Not so this mistaken praise. Though mortified, my ego beamed with the attributed talent of writing such a song, which translated into the belief in me as a poet–or a songwriter, at the very least. I could not help but conclude that the other poems in the journal led her to believe so. Otherwise, how could she not detect the difference in style, the clear polished finish of the one song compared to the other driblets of word leakage (the estimated worth of my creative endeavors)?
So, though I feared she would discover the song some day and judge me a fraud–burned with the humiliation of that thought–I did round back to the idea that she presumed; I did not misrepresent. I assumed she would figure it all out, while simultaneously dreading she would not. I had little faith in human capability or not enough experience to realize that she most probably would not even remember the whole incident. She, a 22 year old, teaching her first job probably, had more to do and think about than one song in one journal of her dozens of students in several classes.
However, the scene often played out in my mind of her buying the album and hearing the song, so familiar in some way, and not knowing why. Or, the flash of recognition coupled with memory of first reading the song would conjure up my image before her eyes: the quiet student who dressed in coveralls, flannel shirts and construction boots (the original Doc Martens) and wrote poetry. Would she color that image with respect for my musical tastes or disappointment in the assumed attempted fraud perpetrated on her–even if the assignment was ungraded?
It doesn’t matter. I know. The minuscule moment magnified in my mind from teen hood speaks louder to the undigested lesson, the latent effect of that experience. Somehow I registered (or chose to) that someone recognized me as capable of producing publishable work, something as good as Phoebe Snow lyrics (which in hindsight proves less poetry than song, raw and unpolished; I mean her lyrics without the voice through them fell short of spectacular). The 14 year old me sensed the twinge of an inkling of a promise: perhaps I too could create something worthwhile, a source of another’s delight or ease of sorrow.

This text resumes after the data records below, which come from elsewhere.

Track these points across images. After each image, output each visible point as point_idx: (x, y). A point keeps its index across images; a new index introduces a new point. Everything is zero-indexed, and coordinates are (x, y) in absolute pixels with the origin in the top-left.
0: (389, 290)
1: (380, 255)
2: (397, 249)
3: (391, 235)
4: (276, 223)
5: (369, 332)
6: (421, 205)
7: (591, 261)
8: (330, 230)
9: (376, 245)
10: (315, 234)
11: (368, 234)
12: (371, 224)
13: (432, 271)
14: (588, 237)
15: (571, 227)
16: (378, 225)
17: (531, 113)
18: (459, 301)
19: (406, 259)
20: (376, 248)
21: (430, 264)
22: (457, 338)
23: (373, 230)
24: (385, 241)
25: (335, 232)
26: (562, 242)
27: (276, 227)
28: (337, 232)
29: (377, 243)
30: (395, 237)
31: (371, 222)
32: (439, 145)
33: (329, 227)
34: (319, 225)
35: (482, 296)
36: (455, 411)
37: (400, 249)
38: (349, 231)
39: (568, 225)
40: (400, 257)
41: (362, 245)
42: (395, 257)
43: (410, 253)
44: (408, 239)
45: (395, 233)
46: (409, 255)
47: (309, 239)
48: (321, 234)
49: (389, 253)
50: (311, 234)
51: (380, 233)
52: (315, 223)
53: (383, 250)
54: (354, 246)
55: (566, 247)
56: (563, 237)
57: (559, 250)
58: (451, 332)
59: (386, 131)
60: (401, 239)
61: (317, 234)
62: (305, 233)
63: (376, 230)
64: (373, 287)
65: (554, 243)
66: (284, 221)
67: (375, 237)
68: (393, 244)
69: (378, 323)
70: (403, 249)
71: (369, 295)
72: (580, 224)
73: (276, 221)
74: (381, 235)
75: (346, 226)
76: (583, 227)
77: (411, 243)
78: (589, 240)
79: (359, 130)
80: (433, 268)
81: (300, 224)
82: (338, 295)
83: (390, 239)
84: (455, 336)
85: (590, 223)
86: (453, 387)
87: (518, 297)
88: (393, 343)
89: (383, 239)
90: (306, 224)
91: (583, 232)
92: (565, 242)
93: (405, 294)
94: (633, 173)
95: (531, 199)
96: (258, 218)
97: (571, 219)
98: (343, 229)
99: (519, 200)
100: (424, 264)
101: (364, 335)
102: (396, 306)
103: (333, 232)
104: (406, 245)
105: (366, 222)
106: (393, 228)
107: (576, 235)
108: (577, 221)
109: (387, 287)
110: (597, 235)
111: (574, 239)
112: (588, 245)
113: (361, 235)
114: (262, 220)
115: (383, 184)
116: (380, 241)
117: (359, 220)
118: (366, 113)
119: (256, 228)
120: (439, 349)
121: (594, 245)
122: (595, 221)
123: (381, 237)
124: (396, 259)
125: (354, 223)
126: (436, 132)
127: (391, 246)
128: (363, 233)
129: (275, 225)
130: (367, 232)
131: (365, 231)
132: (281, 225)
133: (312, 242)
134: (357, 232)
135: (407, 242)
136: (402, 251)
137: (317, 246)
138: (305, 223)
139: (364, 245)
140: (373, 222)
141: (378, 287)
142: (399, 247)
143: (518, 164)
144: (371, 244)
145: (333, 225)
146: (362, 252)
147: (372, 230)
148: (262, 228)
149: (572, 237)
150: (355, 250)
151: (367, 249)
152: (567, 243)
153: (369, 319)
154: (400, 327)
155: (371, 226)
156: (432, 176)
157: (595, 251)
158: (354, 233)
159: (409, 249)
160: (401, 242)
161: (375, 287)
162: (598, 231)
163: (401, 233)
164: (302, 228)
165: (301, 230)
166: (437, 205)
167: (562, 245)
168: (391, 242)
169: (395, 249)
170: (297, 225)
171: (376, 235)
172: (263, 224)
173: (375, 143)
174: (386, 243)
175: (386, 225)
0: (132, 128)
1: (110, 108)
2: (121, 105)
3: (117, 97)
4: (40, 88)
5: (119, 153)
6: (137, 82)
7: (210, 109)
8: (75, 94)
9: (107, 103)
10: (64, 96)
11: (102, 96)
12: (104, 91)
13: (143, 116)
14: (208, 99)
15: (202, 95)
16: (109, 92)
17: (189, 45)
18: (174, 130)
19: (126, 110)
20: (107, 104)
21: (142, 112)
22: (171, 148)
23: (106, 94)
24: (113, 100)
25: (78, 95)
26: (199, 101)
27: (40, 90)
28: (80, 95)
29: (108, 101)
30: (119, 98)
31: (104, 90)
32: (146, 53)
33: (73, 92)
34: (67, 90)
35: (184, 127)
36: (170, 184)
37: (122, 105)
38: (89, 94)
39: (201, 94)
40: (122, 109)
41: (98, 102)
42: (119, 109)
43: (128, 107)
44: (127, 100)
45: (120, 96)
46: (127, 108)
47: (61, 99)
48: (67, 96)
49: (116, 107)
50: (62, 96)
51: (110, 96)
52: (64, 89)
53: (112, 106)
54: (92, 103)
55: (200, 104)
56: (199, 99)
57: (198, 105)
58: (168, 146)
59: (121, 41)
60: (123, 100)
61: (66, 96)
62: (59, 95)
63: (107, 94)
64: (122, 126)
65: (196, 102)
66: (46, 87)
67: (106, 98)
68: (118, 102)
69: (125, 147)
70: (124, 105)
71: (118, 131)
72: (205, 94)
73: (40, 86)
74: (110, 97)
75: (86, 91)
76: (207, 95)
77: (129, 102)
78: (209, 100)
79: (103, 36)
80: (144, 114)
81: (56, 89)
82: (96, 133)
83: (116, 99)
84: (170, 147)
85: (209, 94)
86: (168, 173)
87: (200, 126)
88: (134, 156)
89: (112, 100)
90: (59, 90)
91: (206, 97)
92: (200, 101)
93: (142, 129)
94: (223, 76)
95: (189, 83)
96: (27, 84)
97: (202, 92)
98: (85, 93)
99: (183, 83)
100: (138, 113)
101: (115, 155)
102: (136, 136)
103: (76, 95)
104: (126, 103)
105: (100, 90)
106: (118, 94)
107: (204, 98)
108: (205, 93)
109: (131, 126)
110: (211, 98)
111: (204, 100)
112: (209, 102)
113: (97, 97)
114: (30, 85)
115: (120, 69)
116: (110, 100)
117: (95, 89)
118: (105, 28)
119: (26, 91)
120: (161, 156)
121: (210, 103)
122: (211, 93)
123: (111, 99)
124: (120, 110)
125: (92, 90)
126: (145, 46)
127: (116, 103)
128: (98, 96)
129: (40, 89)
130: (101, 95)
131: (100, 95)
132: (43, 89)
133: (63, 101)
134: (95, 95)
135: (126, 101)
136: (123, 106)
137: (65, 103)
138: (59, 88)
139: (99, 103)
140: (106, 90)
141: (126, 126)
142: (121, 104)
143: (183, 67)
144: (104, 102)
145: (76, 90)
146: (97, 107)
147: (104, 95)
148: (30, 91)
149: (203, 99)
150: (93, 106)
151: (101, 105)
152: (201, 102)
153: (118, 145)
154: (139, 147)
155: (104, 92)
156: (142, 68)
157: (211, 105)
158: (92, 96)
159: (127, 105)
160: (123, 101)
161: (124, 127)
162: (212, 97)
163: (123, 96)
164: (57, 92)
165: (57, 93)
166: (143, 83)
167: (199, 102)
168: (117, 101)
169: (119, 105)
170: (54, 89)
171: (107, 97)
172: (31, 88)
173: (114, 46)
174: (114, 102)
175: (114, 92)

If only I could withstand the collective gaze of others.
Eventually, I did adapt to scrutiny. Inspired by past small successes and fleeting acts of bravery, I pushed myself through the paralysis of stage fright, figuratively for me but very real for Phoebe Snow (and Joe Cocker), and performed, wrote and occasionally sang for my living and others’ entertainment.

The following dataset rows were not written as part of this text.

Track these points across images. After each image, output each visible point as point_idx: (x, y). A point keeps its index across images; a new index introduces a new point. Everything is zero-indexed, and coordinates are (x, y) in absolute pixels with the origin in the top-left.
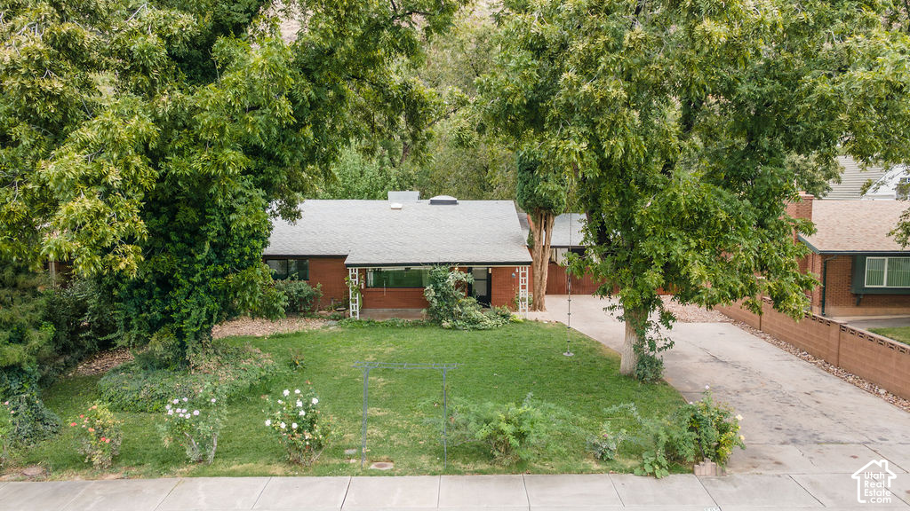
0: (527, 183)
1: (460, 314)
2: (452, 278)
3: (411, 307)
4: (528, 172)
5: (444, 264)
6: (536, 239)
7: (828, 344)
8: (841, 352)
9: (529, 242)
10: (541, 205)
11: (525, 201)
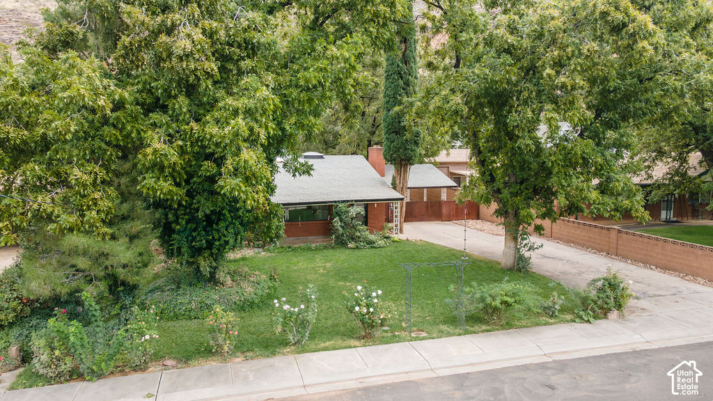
0: (393, 142)
1: (359, 237)
2: (354, 211)
3: (310, 235)
4: (394, 134)
5: (343, 202)
6: (398, 182)
7: (609, 242)
8: (619, 247)
9: (392, 184)
10: (403, 157)
11: (392, 155)
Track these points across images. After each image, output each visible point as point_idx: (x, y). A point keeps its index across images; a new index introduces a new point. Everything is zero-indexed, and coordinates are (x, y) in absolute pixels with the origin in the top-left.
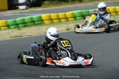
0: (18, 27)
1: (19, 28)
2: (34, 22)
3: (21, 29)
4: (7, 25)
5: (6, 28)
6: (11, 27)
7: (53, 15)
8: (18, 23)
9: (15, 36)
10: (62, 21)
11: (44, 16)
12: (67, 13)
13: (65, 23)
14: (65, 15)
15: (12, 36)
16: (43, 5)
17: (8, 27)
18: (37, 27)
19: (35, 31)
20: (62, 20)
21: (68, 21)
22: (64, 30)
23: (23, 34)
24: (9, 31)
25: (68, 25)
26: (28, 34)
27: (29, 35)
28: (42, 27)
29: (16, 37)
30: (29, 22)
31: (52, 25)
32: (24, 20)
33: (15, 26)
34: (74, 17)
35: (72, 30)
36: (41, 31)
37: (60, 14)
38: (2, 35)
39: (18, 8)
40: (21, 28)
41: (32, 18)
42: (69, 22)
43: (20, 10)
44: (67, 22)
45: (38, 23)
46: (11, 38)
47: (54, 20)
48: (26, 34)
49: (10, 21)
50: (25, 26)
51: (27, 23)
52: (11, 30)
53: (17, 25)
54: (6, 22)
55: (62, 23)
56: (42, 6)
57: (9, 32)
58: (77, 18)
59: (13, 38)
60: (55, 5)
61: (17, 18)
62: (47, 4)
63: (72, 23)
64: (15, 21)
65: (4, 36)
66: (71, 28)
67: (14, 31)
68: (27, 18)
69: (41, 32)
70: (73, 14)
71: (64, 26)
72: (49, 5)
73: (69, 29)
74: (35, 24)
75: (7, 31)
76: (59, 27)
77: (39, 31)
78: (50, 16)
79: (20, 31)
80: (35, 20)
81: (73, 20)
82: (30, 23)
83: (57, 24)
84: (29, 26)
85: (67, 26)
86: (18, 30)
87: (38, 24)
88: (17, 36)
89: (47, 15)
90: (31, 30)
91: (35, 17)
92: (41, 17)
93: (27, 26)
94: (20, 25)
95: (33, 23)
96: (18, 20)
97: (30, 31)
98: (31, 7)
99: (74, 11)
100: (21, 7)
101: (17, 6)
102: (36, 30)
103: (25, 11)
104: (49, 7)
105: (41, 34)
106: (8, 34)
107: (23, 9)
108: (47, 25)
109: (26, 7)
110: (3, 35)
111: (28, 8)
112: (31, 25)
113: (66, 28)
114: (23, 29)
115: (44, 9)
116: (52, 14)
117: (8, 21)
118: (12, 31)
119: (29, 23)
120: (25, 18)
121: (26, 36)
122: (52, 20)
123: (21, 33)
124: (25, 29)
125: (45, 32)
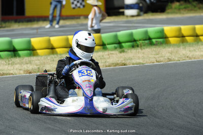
0: (121, 47)
1: (122, 50)
2: (150, 39)
3: (126, 52)
4: (101, 44)
5: (98, 49)
6: (108, 46)
8: (121, 39)
9: (113, 64)
10: (200, 40)
11: (169, 30)
15: (107, 64)
16: (169, 9)
17: (102, 47)
18: (155, 49)
19: (150, 56)
20: (201, 37)
23: (127, 60)
24: (103, 53)
26: (138, 61)
27: (140, 63)
28: (163, 50)
29: (116, 66)
30: (140, 40)
31: (182, 47)
32: (131, 34)
33: (116, 45)
36: (161, 57)
39: (123, 14)
40: (126, 50)
41: (146, 32)
43: (127, 16)
45: (156, 41)
46: (106, 66)
47: (187, 38)
48: (134, 61)
49: (106, 36)
50: (133, 47)
51: (137, 41)
52: (106, 53)
53: (119, 44)
54: (100, 38)
55: (200, 43)
56: (168, 11)
57: (103, 56)
59: (109, 66)
60: (191, 10)
61: (119, 31)
62: (175, 8)
64: (116, 36)
67: (112, 54)
68: (137, 32)
69: (162, 59)
72: (179, 9)
74: (151, 44)
75: (101, 53)
76: (195, 50)
77: (157, 56)
78: (180, 30)
79: (123, 54)
80: (152, 36)
82: (143, 41)
83: (190, 45)
84: (141, 46)
86: (121, 52)
87: (157, 44)
88: (117, 64)
89: (175, 27)
90: (143, 53)
91: (152, 30)
92: (162, 31)
93: (138, 46)
96: (122, 34)
97: (140, 55)
98: (146, 12)
100: (129, 12)
101: (121, 10)
102: (152, 54)
103: (135, 18)
104: (180, 13)
105: (161, 62)
106: (101, 58)
107: (133, 16)
108: (174, 45)
109: (138, 12)
111: (142, 13)
112: (144, 45)
114: (129, 51)
115: (170, 16)
116: (183, 27)
117: (103, 35)
118: (109, 55)
119: (141, 42)
120: (134, 31)
121: (133, 64)
122: (183, 36)
123: (125, 58)
124: (134, 51)
125: (168, 59)
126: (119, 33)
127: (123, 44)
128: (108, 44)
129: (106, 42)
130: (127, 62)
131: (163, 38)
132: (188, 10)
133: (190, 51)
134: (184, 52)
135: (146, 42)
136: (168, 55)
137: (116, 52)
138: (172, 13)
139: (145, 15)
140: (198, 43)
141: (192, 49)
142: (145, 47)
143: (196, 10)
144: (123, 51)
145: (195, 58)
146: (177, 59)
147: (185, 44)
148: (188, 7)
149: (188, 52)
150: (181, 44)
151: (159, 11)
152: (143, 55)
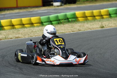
0: (52, 24)
2: (68, 19)
4: (41, 22)
6: (44, 24)
7: (88, 13)
8: (51, 19)
10: (96, 19)
11: (78, 13)
12: (102, 10)
13: (100, 21)
14: (100, 12)
17: (41, 24)
18: (71, 24)
19: (68, 28)
20: (96, 17)
21: (103, 18)
22: (98, 27)
25: (102, 22)
26: (62, 31)
27: (62, 33)
28: (76, 25)
30: (62, 20)
31: (86, 23)
32: (57, 17)
34: (109, 14)
35: (106, 28)
36: (74, 29)
37: (94, 11)
38: (34, 32)
39: (52, 5)
40: (55, 26)
41: (66, 15)
42: (104, 20)
43: (55, 6)
44: (102, 20)
45: (72, 20)
47: (89, 18)
49: (43, 18)
50: (58, 23)
53: (50, 22)
54: (40, 19)
55: (96, 20)
56: (77, 3)
57: (42, 29)
58: (112, 15)
60: (91, 2)
61: (51, 15)
62: (82, 1)
63: (107, 21)
64: (49, 18)
65: (37, 33)
66: (105, 26)
68: (61, 15)
70: (108, 11)
71: (98, 23)
72: (84, 2)
73: (103, 26)
74: (69, 22)
75: (40, 28)
76: (93, 25)
77: (72, 28)
78: (85, 13)
80: (69, 17)
81: (108, 18)
82: (64, 20)
83: (91, 21)
84: (63, 23)
85: (101, 24)
87: (72, 22)
89: (82, 12)
90: (64, 27)
91: (69, 14)
92: (75, 14)
93: (61, 23)
94: (53, 22)
95: (67, 20)
96: (52, 16)
97: (63, 28)
98: (65, 4)
99: (109, 8)
100: (56, 4)
101: (52, 3)
102: (69, 27)
103: (60, 7)
104: (84, 4)
105: (74, 31)
106: (41, 31)
107: (58, 6)
108: (81, 22)
109: (61, 4)
110: (36, 31)
111: (63, 4)
112: (65, 22)
113: (100, 26)
114: (57, 26)
116: (86, 12)
117: (42, 17)
119: (63, 20)
120: (59, 15)
121: (59, 33)
122: (86, 17)
124: (59, 26)
125: (79, 30)
126: (50, 16)
128: (44, 22)
131: (75, 18)
133: (90, 25)
134: (87, 26)
135: (66, 20)
136: (78, 28)
138: (80, 4)
140: (95, 20)
141: (91, 24)
142: (65, 23)
145: (93, 29)
146: (83, 30)
147: (87, 21)
150: (85, 21)
151: (73, 3)
152: (64, 28)
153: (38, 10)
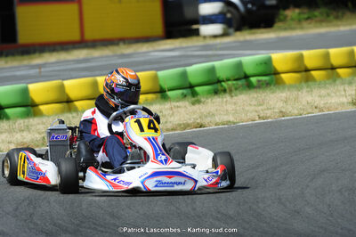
0: (194, 94)
1: (196, 99)
2: (246, 77)
3: (204, 103)
4: (158, 90)
5: (153, 99)
6: (169, 93)
8: (193, 80)
9: (180, 125)
10: (338, 76)
11: (280, 58)
13: (350, 83)
15: (169, 126)
16: (281, 21)
17: (159, 95)
18: (255, 95)
19: (247, 108)
20: (339, 71)
22: (343, 104)
23: (206, 117)
24: (162, 106)
26: (226, 118)
27: (228, 122)
28: (272, 96)
29: (184, 129)
30: (228, 80)
31: (305, 90)
32: (212, 70)
33: (185, 91)
36: (267, 109)
37: (333, 51)
39: (196, 33)
40: (203, 100)
41: (239, 65)
43: (205, 37)
45: (259, 81)
46: (168, 130)
47: (314, 73)
48: (217, 119)
50: (216, 92)
51: (223, 81)
52: (167, 105)
53: (189, 89)
54: (155, 78)
55: (338, 81)
56: (277, 25)
59: (172, 130)
60: (321, 21)
61: (190, 65)
62: (292, 19)
64: (184, 75)
67: (178, 107)
68: (223, 66)
69: (269, 113)
71: (345, 90)
72: (300, 21)
74: (250, 86)
75: (157, 107)
76: (329, 95)
77: (260, 108)
78: (301, 58)
79: (197, 106)
80: (249, 70)
82: (234, 82)
83: (321, 85)
84: (231, 91)
85: (354, 93)
86: (193, 104)
87: (259, 86)
88: (187, 126)
89: (291, 54)
90: (235, 104)
91: (250, 60)
92: (268, 62)
93: (225, 91)
95: (243, 80)
96: (195, 70)
97: (230, 107)
98: (238, 29)
101: (195, 27)
102: (251, 105)
103: (218, 41)
104: (302, 28)
105: (267, 118)
107: (215, 37)
108: (291, 87)
109: (224, 29)
111: (231, 30)
112: (236, 89)
113: (350, 99)
114: (209, 100)
115: (283, 34)
116: (306, 53)
117: (160, 74)
118: (171, 109)
119: (230, 82)
120: (217, 64)
121: (216, 124)
122: (307, 70)
123: (202, 113)
124: (217, 99)
125: (281, 112)
126: (189, 69)
127: (197, 89)
128: (169, 90)
129: (165, 86)
130: (206, 121)
131: (270, 76)
132: (316, 22)
133: (320, 96)
134: (309, 99)
135: (240, 82)
136: (280, 105)
137: (185, 104)
138: (285, 29)
139: (238, 33)
140: (335, 81)
141: (323, 92)
142: (237, 92)
143: (330, 22)
144: (199, 102)
145: (329, 109)
146: (296, 112)
147: (310, 83)
148: (316, 16)
149: (317, 99)
150: (303, 84)
151: (263, 25)
152: (234, 107)
153: (150, 49)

Real inspired insanity–sometimes frenetically and other times serenely–produces beauty, wisdom, advice or instruction. Its seeds can be found in frozen undetected time tucked in between the blinks that flutter chaos and creativity, and sway a life to the left or right. Perhaps the heat of a blush imprinted a dormant notion that unlocked itself in time, just at the right time, when I began to write–without fear.